Te levantas una mañana y las calles aparecen emparradas con luminarias y deseos de felicidad y de que la suerte te acompañe. Los escaparates se visten de feria y la perspectiva de una paga doble inminente desencadena en la mayoría de nosotros la terrible fiebre compradora. Es el virus de la Navidad que, año tras año, reaparece como pandemia y se hace fuerte en nuestras débiles meninges obligándonos a tirar una vez más la casa y la salud por la ventana.

Nos marcharemos de compras. Regalos para todos, por el qué dirán, más que otra cosa.
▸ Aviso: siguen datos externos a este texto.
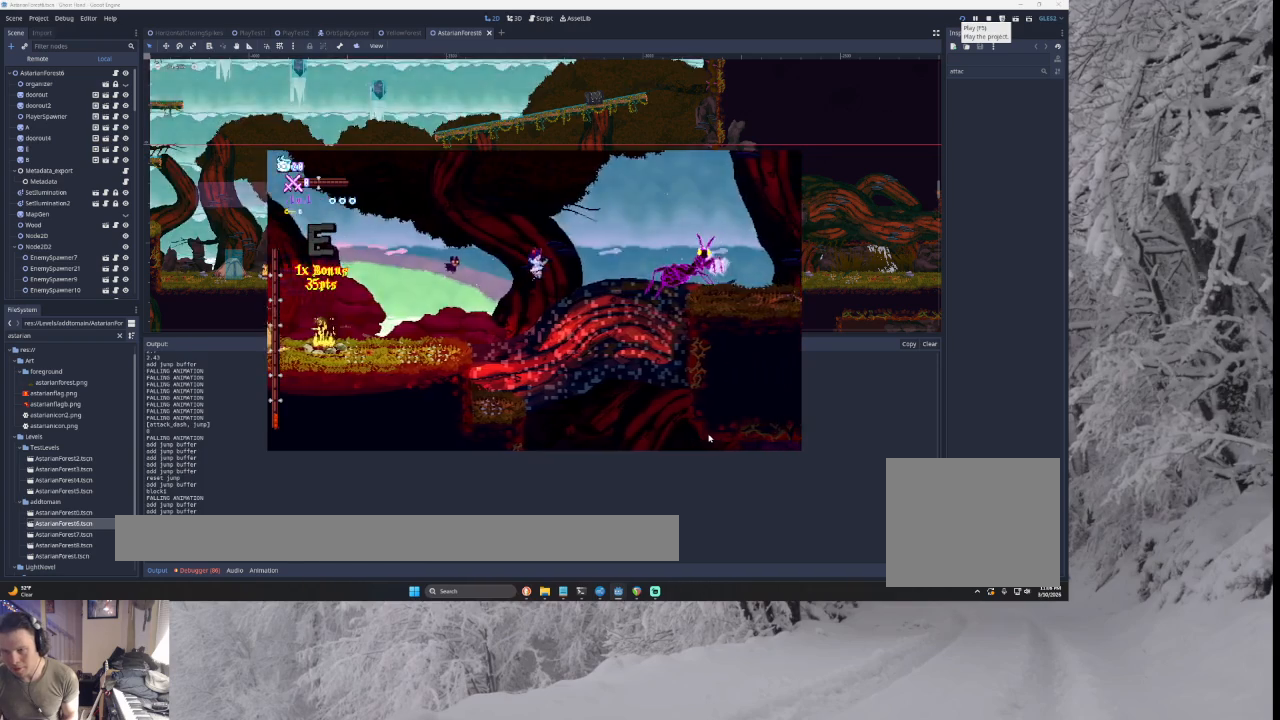
{"buttons": ["CROSS"], "left_stick": "left", "right_stick": "center", "events": [[67, "TRIANGLE", "down"], [200, "TRIANGLE", "up"], [267, "CROSS", "up"], [267, "SQUARE", "down"], [300, "CROSS", "down"], [400, "CROSS", "up"], [400, "SQUARE", "up"], [467, "CROSS", "down"], [467, "left_stick", "left"]]}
La mayoría de ellos quedarán arrinconados de por vida en un armario o servirán de prueba fehaciente de la tacañería y del mal gusto del familiar o conocido al que no soportamos y que siempre vuelve, vaya por Dios, a casa por Navidad; aunque ahora, benditos sean los portales, no los de Belén, sino los otros, los de subastas por internet, siempre nos quedará la posibilidad de deshacernos de algunos de ellos y hacer del trasto un dinerillo.

Volveremos a comprar montones de todo tipo de loterías: la del trabajo, la del colegio del niño de un compañero de trabajo, la del gimnasio, la del bar donde desayunamos, la de la panadería, la del taller, la del quiosco. La mayoría de ella ni se mirará en las listas de números premiados, porque "para cuatro duros que te van a dar."

Y las comidas sin fin. En Navidad el concepto de dieta equilibrada se adormece en el área del cerebro donde reside el sentimiento de culpa hasta bien entrado el mes de enero. En Navidad se come de un modo caótico y compulsivo, sin hambre, sin necesidad, sin límite ni gota de conocimiento.

Y es cierto, la "Dulce Navidad" tiene un indiscutible efecto anestésico sobre la razón. Vaciamos los bolsillos sin chistar, con alegría, a golpe de pandereta, VISA y talonario, como si no hubiese más remedio. Llenamos la barriga sin ton ni son, a reventar, que mañana es fiesta y al otro también; como si fuera a llegar el fin del mundo. Y ellos, los que parten y reparten, lo saben. Conocen ese efecto anestésico de la Navidad. Ellos se encargaron de envenenarla.

Cuando nos despertemos, nos habrán subido el precio del pan nuestro de cada día, del tren, del metro y del autobús, del café, de la leche, de la fruta, del seguro del coche, de la gasolina, de la vida entera. Y lo llamarán La Cuesta de Enero, para que parezca que es algo natural.